(Records shown Opens)

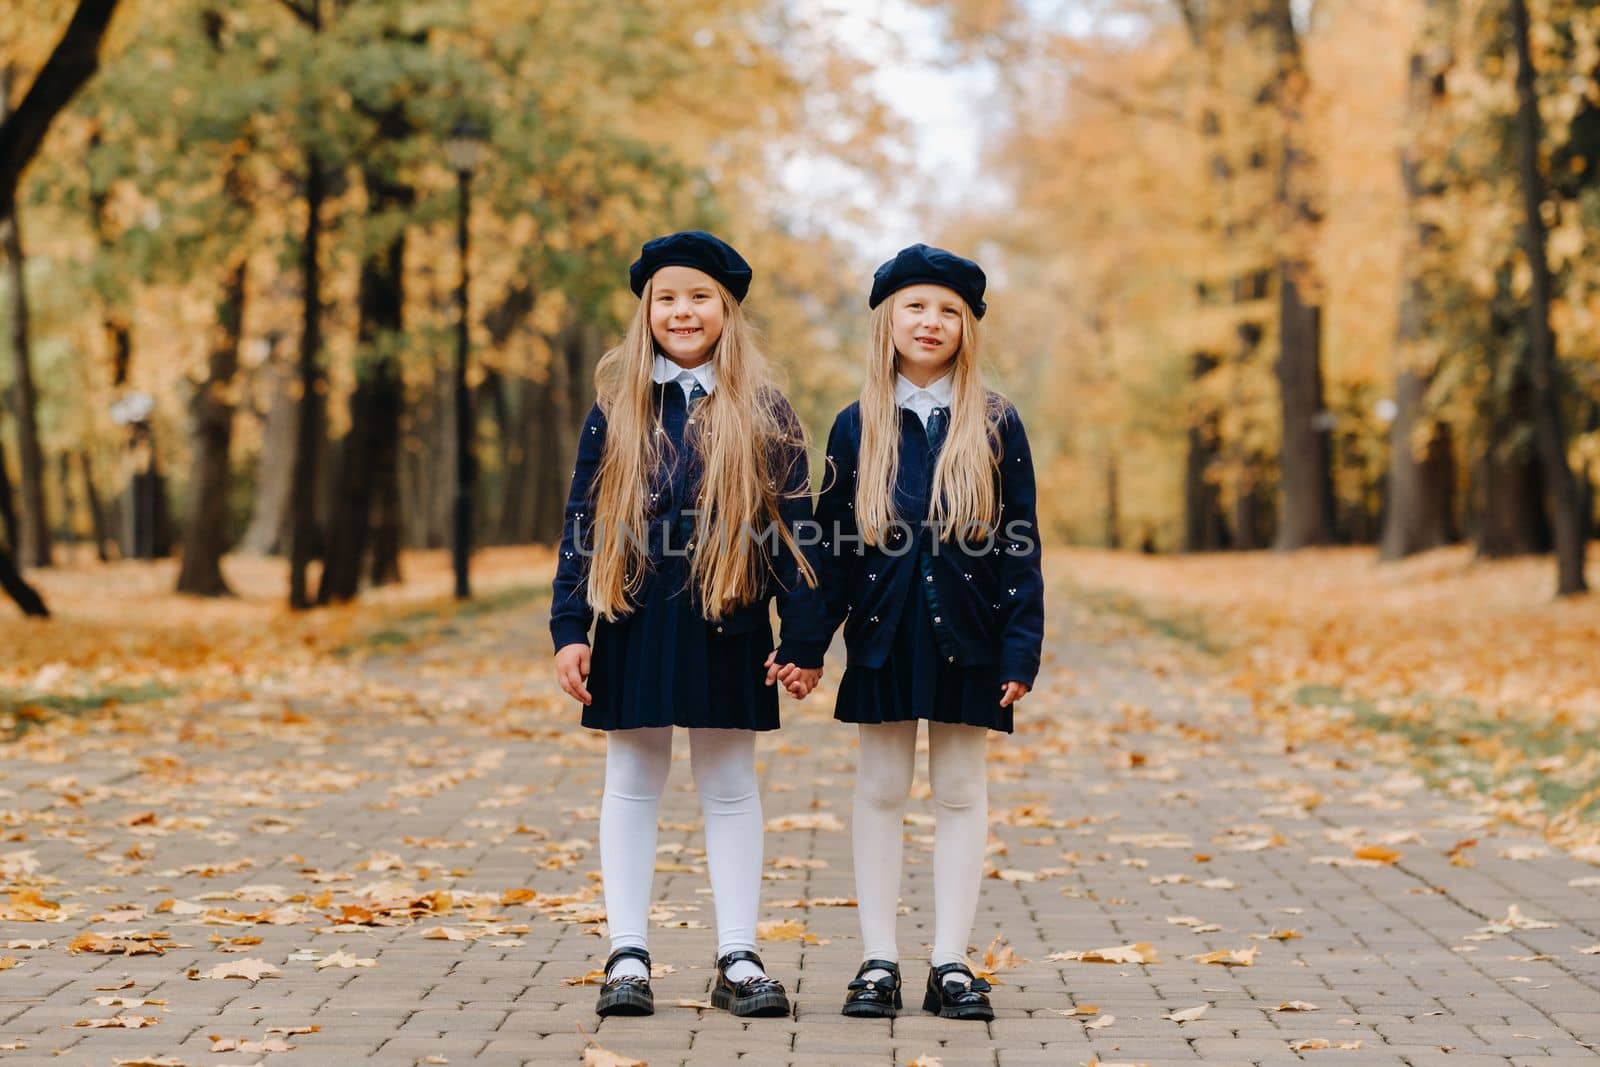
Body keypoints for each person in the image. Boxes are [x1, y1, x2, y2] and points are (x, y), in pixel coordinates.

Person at [551, 231, 825, 1018]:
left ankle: (738, 954)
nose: (682, 310)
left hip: (728, 618)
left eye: (699, 296)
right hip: (633, 616)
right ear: (646, 311)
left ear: (727, 311)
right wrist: (570, 624)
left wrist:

(Records shown Closes)

> Assignment
Look for the string "left" in the data above and return every line that has it.

> Result of this task
left ankle: (738, 954)
left hip: (728, 618)
left eye: (699, 296)
left ear: (727, 311)
left wrist:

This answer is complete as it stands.